Organism Tested	ATCC #	Results	Time (Hours)	Special Reaction
Bacteroides fragilis	25285	Growth	24 h
Prevotella melaninogenica	25845	Growth	24-48 h	Pigment*
Fusobacterium necrophorum	25286	Growth	24-48 h
Fusobacterium nucleatum	25586	Growth	24 h
Clostridium perfringens	13124	No Growth
Peptostreptococcus anaerobius	27337	No Growth
Prevotella intermedia	25611	Growth	24-48 h	Pigment*
Propionibacterium acnes	6919	No Growth
Eubacterium lentum	43055	No Growth
Actinomyces viscosus	43146	No Growth
Porphyromonas gingivalis	33277	Growth	24-48 h	Pigment*

                                             * Pigment production may require more than 48 hours of incubation.

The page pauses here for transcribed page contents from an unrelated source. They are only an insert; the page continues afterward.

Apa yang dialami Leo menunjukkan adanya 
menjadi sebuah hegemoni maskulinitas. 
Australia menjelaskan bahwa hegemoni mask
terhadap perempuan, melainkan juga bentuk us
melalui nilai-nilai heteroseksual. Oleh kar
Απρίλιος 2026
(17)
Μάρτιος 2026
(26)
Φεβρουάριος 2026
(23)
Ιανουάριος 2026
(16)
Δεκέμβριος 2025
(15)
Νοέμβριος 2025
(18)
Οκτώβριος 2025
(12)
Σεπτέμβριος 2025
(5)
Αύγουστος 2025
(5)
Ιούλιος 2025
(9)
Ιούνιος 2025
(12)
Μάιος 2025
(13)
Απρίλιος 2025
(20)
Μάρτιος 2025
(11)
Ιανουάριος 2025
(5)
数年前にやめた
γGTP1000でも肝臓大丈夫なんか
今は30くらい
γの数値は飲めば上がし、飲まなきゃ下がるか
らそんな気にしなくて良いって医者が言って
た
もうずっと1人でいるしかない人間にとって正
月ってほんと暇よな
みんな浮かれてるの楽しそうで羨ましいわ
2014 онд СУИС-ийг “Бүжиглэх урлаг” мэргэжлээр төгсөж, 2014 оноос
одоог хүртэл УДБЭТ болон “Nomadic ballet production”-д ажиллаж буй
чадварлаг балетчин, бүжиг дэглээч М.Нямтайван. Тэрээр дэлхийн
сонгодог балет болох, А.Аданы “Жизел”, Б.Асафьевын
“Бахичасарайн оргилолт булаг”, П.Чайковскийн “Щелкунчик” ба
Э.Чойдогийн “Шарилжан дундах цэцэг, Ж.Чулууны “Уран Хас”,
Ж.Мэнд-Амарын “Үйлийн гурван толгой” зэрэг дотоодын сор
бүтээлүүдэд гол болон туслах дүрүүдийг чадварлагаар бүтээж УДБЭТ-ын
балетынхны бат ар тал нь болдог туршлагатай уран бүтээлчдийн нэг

User Quality Control: The final determination to the extent and quantity of user laboratory quality control must be determined by the end user.

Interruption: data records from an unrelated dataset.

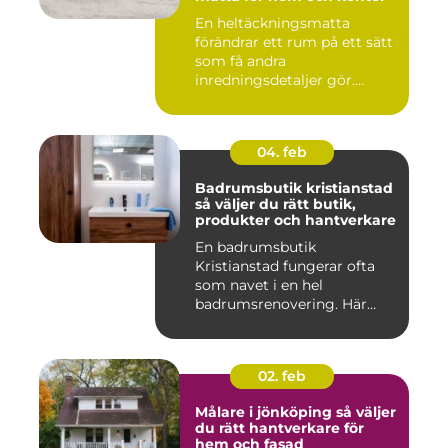
En heltäckningsmatta
förändrar ett rum på ett sätt
som få andra
inredningsdetaljer gör.
Golvet blir ...
04. feb
Badrumsbutik kristianstad
så väljer du rätt butik,
produkter och hantverkare
En badrumsbutik
Kristianstad fungerar ofta
som navet i en hel
badrumsrenovering. Här
möts inspiratio...
02. feb
Målare i jönköping så väljer
du rätt hantverkare för
hem och fasad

If sterility testing is to be performed on this product, the appropriate percentage of the original shipment amount should be incubated anaerobically and aerobically for 48 – 96 hours.

If the nutritive/inhibitory capacity of this medium is to be tested for performance, it is recommended that the following ATCC organisms be evaluated for growth/inhibition.

 

Organism	Expected Growth	Special Reaction
B. fragilis	24 hrs
P. melaninogenica	48 hrs	pigment
F. nucleatum	24 hrs
C. perfringens	Inhibited
P. anaerobius	Inhibited
P. intermedia	48 hrs	pigment
P. gingivalis	48 hrs	pigment

 

Physical Appearance:  ETSA-NV should appear opaque to translucent and amber in color in a 15mm x 100mm over-fill sized plate (AS-547).

 

References

1.        Dowell, V. R., Jr. and T. M. Hawkins.  1974.  Laboratory Methods in Anaerobic Bacteriology.  CDC Laboratory Manual.  USDHEW C. D. C. Atlanta, GA 30333.

 

2.        Holdeman, L. V., F. P. Cato, and W. E. C. Moore.  1977.  Anaerobe Laboratory Manual.  Virginia Polytechnic Institute and State University. Blacksburg, VA 24061.

 

3.        Engelkirk, P. G., Duben-Engelkirk, J. and Dowell, V. R.  1992.  Principles and Practices of Clinical Anaerobic Bacteriology.  Star Publishing Co., Belmont, CA 94002.

 

4.        Jousimies-Somer, H. R., Summanen, P., Citron, D. M., Baron, E. J., Wexler, H. M. and S. M. Finegold.  2002.  Wadsworth – KTL Anaerobic Bacteriology Manual.  Star Publishing Co., Belmont, CA 94002.

 

5.        NCCLS.  Quality Control for Commercially Prepared Microbiological Culture Media; Approved Standard- Third Edition.  (2004).  NCCLS document M22-A3.  NCCLS, 940 West Valley Road, Suite 1400, Wayne, PA 19087-1898.